_Provided passage_:
'''

The album features backing vocals by Marc Cohn and Simon's son Ben Taylor (who also appears as vocalist on "Time Works on All the Wild Young Men", the bridge song between the fourth and sixth tracks). Andreas Vollenweider plays the harp on the track "Davy".

==Promotion==

Simon made music videos for the songs "Like a River" and "Touched by the Sun". She performed "Touched by the Sun" on the Late Show with David Letterman on two occasions. Simon also embarked on a co-headlining tour with Hall & Oates in support of the album.

==Reception==

In their review of "Like A River", Billboard commented that "Simon christens her lovely new Letters Never Sent album with an intelligent and melodically complex tune that swirls with a haunting and philosophical tale of death and change. Simon has not offered a song as moving as this in years, giving her words further weight with music full of seemingly countless shifts that keep the ear alert. It is, by turns, orchestral and poppy, and will bring a smart, emotional vibe to any AC radio station it graces."

Cashbox stated that "Simon’s latest album has the potential to be her most intriguing in years. The voice
behind such hits as “You’re So Vain" and “Haven’t Got Time For The Pain" has tapped into the universal trait of wishing to say things never said...Given the personal nature of a project like this, one wishes Simon might’ve cut back on the arrangements a bit, but fans will still be suitably impressed and there is a lot of promise for adult/contemporary success."

Entertainment Weekly graded the album B+, and wrote "Simon dug up her old, unsent letters — to people unnamed, but not necessarily unidentifiable — and set them to music. The results are funky, fascinating, and sumptuous. A daring move that pays off." AllMusic wrote that the album "represents a fresh start" and that "Simon has returned to passion as her main subject matter, confessing, "I can never be in love, I can only be in heat." She gives off that heat in many of the album's songs" and concluded "It's an unusually coquettish performance for a woman of 49, and practically weightless."

'''

_Data segment_:
'''

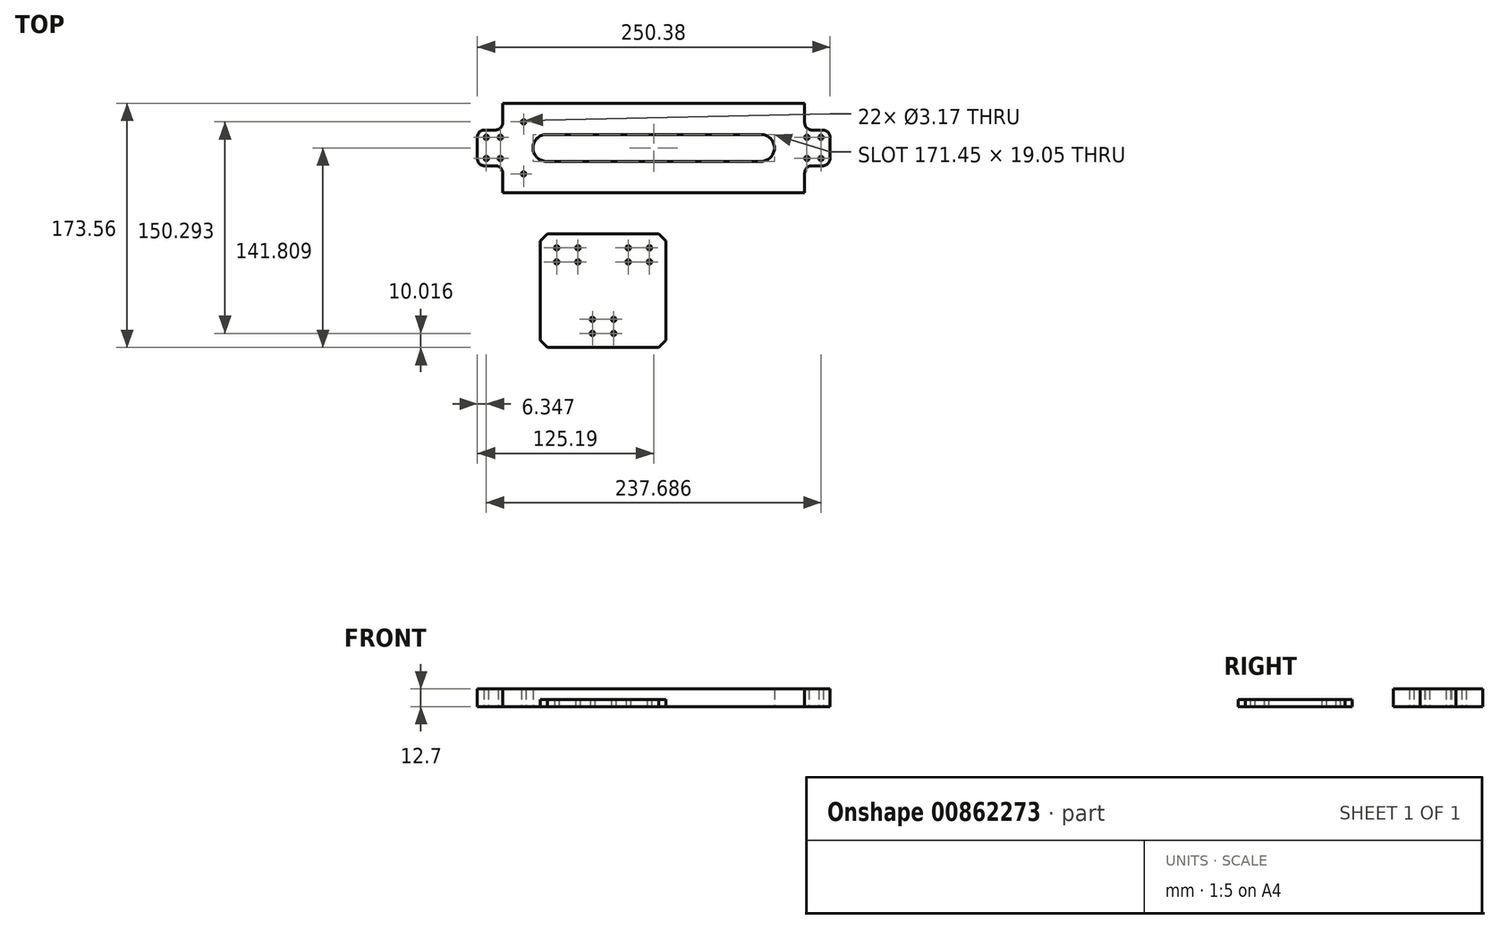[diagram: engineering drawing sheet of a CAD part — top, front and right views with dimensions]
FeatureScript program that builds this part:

'''

_Challenges_:
**A.** Answer these questions from the passage on Letters Never Sent:
(i) Who plays the harp on "Davy"?
(ii) Which act co-headlined a tour with Simon in support of the album?
(iii) What grade did Entertainment Weekly give the album?
**B.** In the passage on Letters Never Sent, quote the text from "Simon made music" up to and including "of the album.".

_Responses to the tasks_:
**A.**
(i) Andreas Vollenweider
(ii) Hall & Oates
(iii) B+

**B.**
Simon made music videos for the songs "Like a River" and "Touched by the Sun". She performed "Touched by the Sun" on the Late Show with David Letterman on two occasions. Simon also embarked on a co-headlining tour with Hall & Oates in support of the album.